Challenges faced during audit –
Human nature is averse to change. Being the new concept in Government audit, psychological barrier was the biggest challenge while doing the big data analytics. In our case, initially the team members were hesitant and raised doubts about the need and efficacy of such type of analysis. Big data analysis was confused with IS audit. But, through constant persuasion and insistence, the work of data analysis began and as the analysis took momentum and started showing some visible outcomes, its importance was realized and the attitude of our team changed.
Some of our team members were not trained in data analytics. So, we provided them the CDMA training module of Knime and Tableau which gave the basic idea about the data analysis and use of these tools.
Regarding data analysis, we faced three levels of challenge. The first level challenge was to get the access above to dump data (SQL database) from the engaged agencies. After several pursuance, health department obtained the dump database (for the period from 2012-13 to 2016-17) from the agencies and handed over it to audit team in the external hard disk.
Second level challenge was restoration of available data. In our office, the process of procurement of server and desktops was not completed by the time of analysis. Due to non-availability of hardware/software, it was decided to take help of CDMA. The dump data was taken to CDMA and there it was analyzed.
Third level challenge was to verify the documents uploaded at the server for the purpose of enrollment and for hospital treatment/claim process. The audit team got the view rights at par with the view rights of SNC to verify the documents available online.

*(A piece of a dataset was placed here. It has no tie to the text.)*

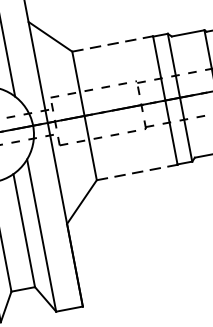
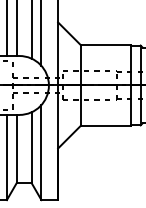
line: (113, 44) -> (106, 45), dashed -> solid
line: (137, 172) -> (106, 125), dashed -> solid

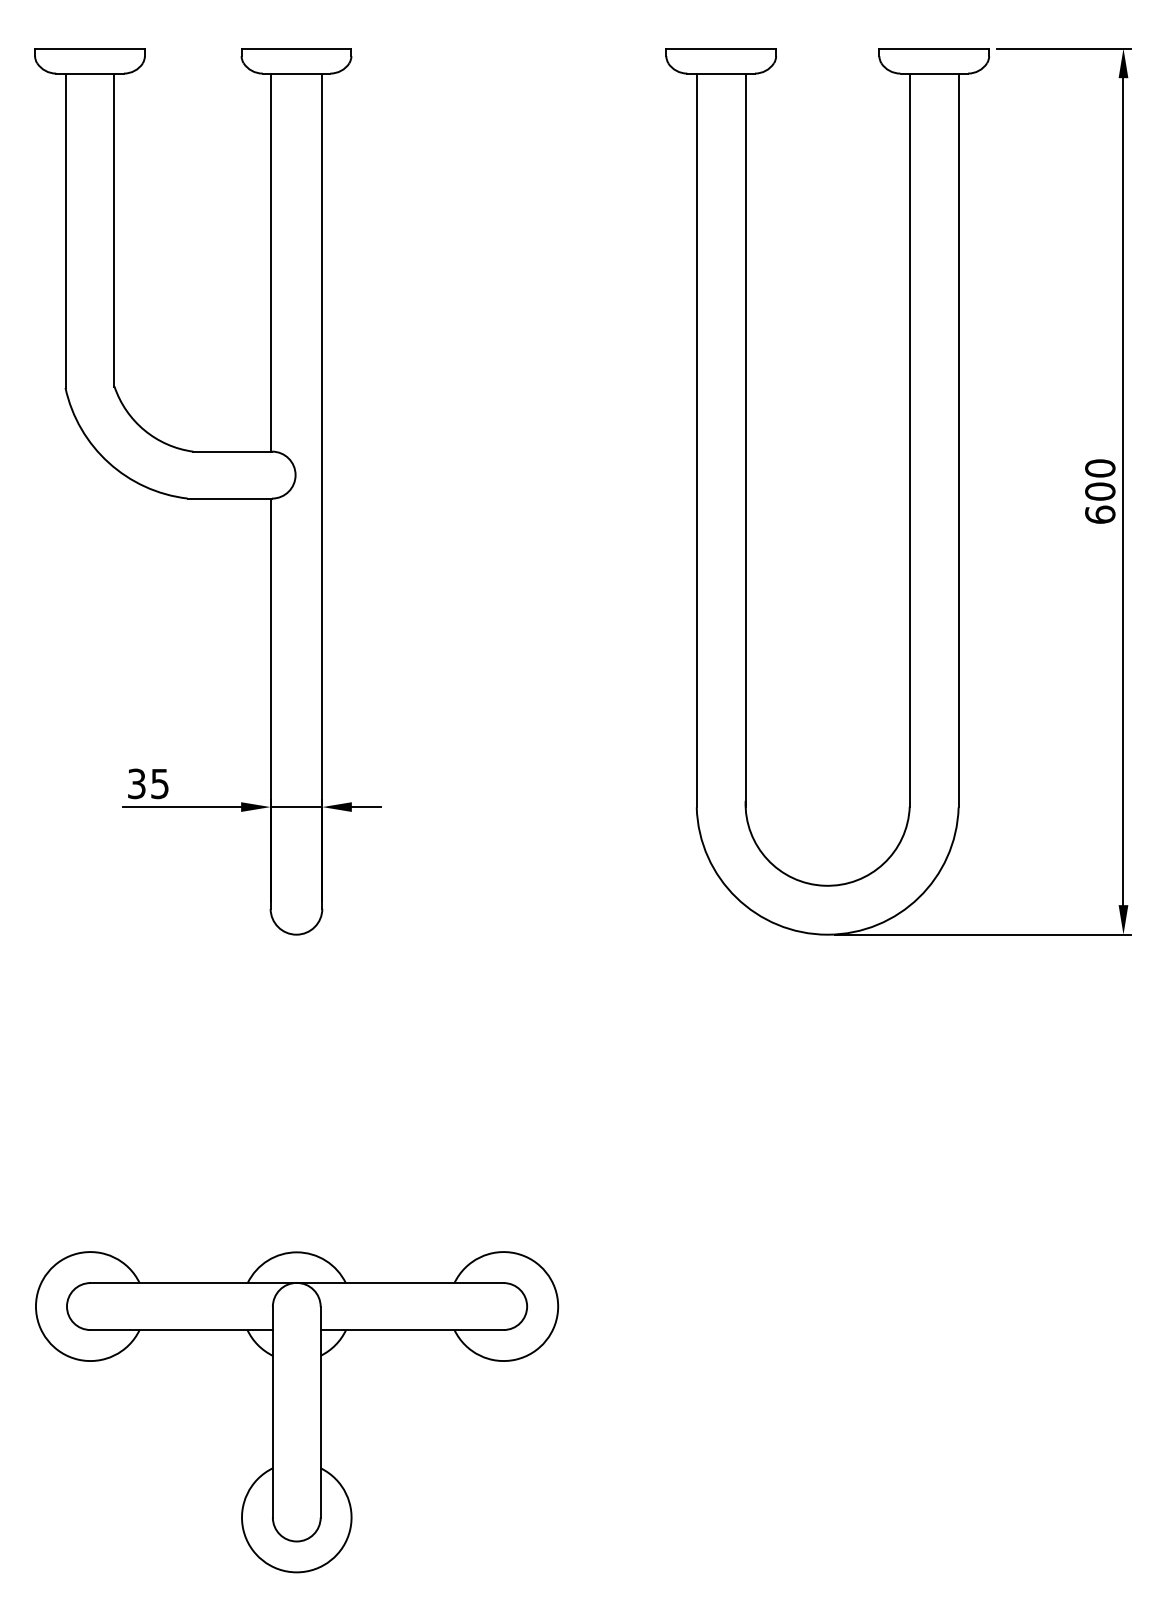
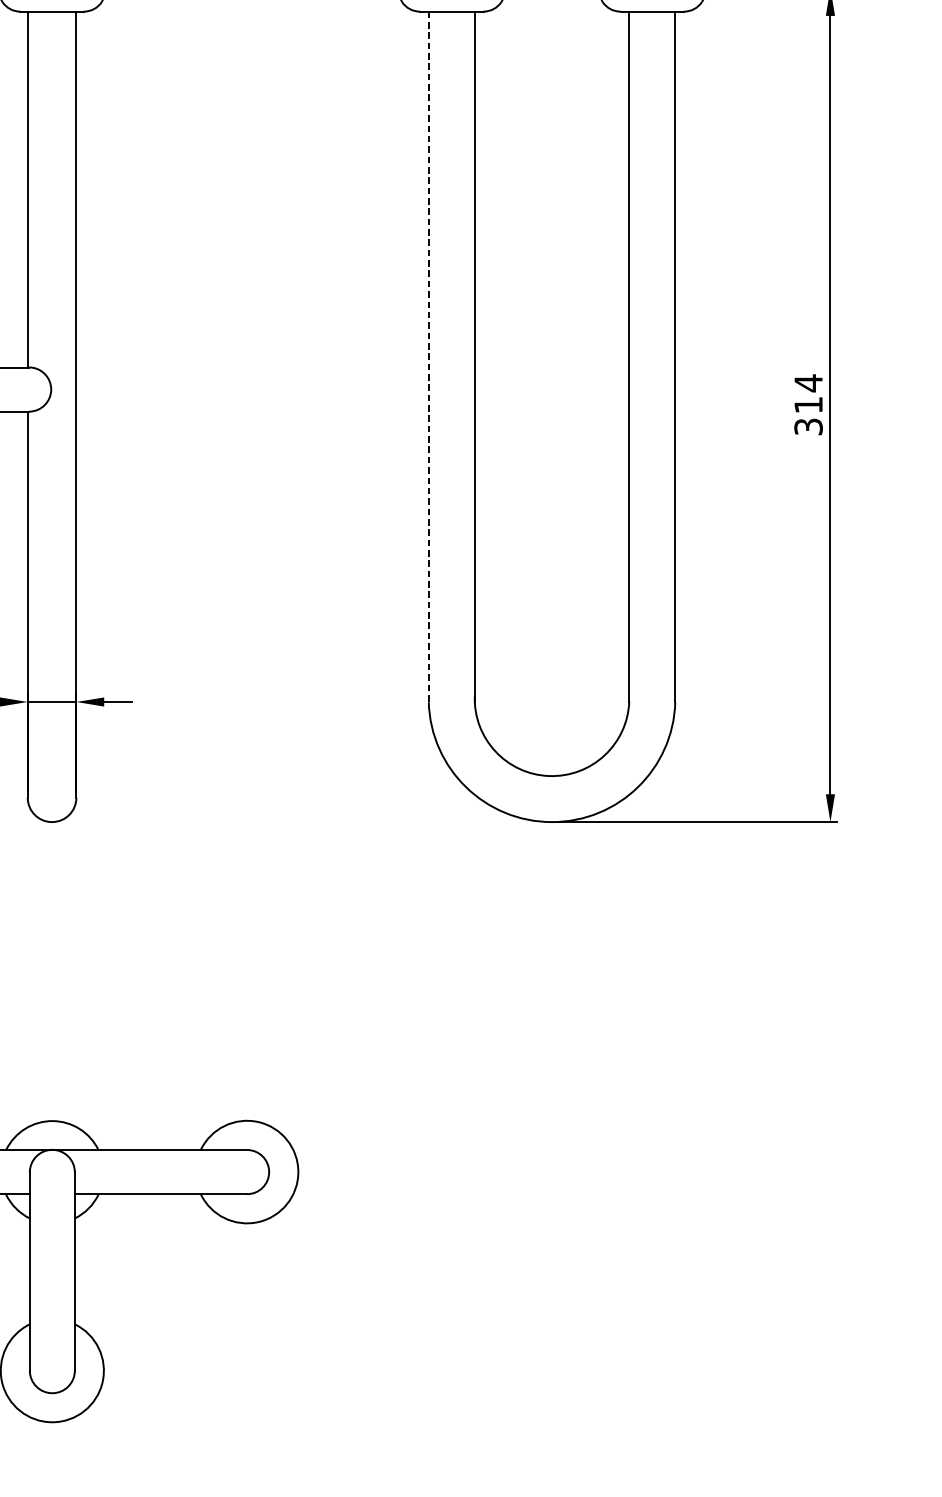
line: (696, 440) -> (428, 356), solid -> dashed
text: (1100, 491) -> (808, 404), 600 -> 314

Lastly, it was very important to absorb the outcomes of data analysis in the audit guidelines. Due care and supervision was required at this stage. The audit objectives, audit questions and sub questions were carefully woven around the results of data analysis.
To conclude, the data analysis of Health Assurance Scheme gave us valuable insights about the functioning of the scheme which would help while doing the audit. In process, we also developed the Data Analytics Model which would further help us to do ‘Follow up’ audit.
1. (1) Burns, (2) Cardiology, (3) Cardiothorasic Surgery, (4) Cardiovascular Surgery, (5) Genitourinary Surgery, (6) Neuro Surgery, (7) Peadiatict Surgeries, (8) Poly Trauma, (9) Medical Oncology, (10) Radiation Oncology and (11) Surgical Oncology.